Paris’te toplanan büyükelçilere konuşan Macron, Fransız elçi Sylvain Itte’nin geçen Cuma ülkeyi terk etmesi için 48 saat süre verilmesine rağmen kendisini Nijer’in başkenti Niamey’den dinlendiğini söyledi:
“Fransa ve diplomatları son aylarda, Fransa’nın örnek olduğu Sudan’dan şu anda Nijer’e kadar bazı ülkelerde özellikle zor durumlarla karşı karşıya kaldılar ve meslektaşınızı ve görev yerlerinden dinleyen meslektaşlarınızı alkışlıyorum.”
26 Temmuz’da Nijer Devlet Başkanı Mohamed Bazoum’u devriren darbeciler Cuma gün, Fransız Büyükelçi Itte’nin yeni yöneticilerle görüşmeyi reddetmesi ve Fransız hükümetinin “Nijer’in çıkarlarına aykırı” eylemlerini gerekçe göstererek büyükelçiden ülkeyi 48 saat içinde terk etmesini istemişti.
Macron ise Paris’te Fransa’nın devrik devlet başkanı Bazoum’a desteğini sürdürdü:
“Bazoum, demokratik yollarla seçildi, istifa etmeyi reddederek cesur davrandı,
politikamız net: darbecileri tanımıyoruz. Fransa’nın müdahalesi olmadan Nijer mevcut sınırlarıyla artık var olamaz. Fransa olmasaydı Mali ve Burkina Faso da aynı akıbete uğrayacaktı.”

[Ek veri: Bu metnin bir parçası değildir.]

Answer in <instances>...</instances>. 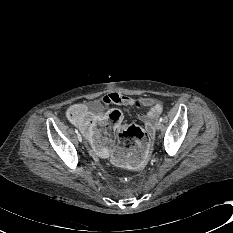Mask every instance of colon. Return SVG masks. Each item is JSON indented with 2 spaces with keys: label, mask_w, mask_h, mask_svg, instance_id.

Nijer’de Temmuz ayında gerçekleşen darbenin ardından protestocular Fransa’nın başkent Niamey’deki büyükelçiliğinin tabelasını indirmişti, darbe desek gösterilerinde sık sık Fransa aleyhinde ve Rusya lehinde pankartlar ve sloganlar yer almıştı.
Fransa, geçen yıla kadar hepsi eski Fransız sömürgeleri olan Nijer, Mali, Burkina Faso, Çad ve Moritanya’da İslamcı isyancılarla mücadele etmek için on yıl süren bir operasyon yürüttü.
Operasyonun en yoğun olduğu dönemde bu Afrika ülkelerinde yaklaşık 5,500 Fransız askeri görev yapıyordu.
Ancak Fransa’nın teröristlerle mücadele başarısız olmasıyla bölgedeki Fransız karşıtı duygu ve protestolar yoğunlaştı.
Ardarda Mali, Burkina Faso ve son olarak Nijer’de askerler teröre karşı güvenliği sağlama bahanesiyle darbe yaptı.
Mali’deki askeri hükümeti, İslamcı militanlarla mücadeleye yardım etmesi için Rus paralı asker grubu Wagner’i çağırmıştı.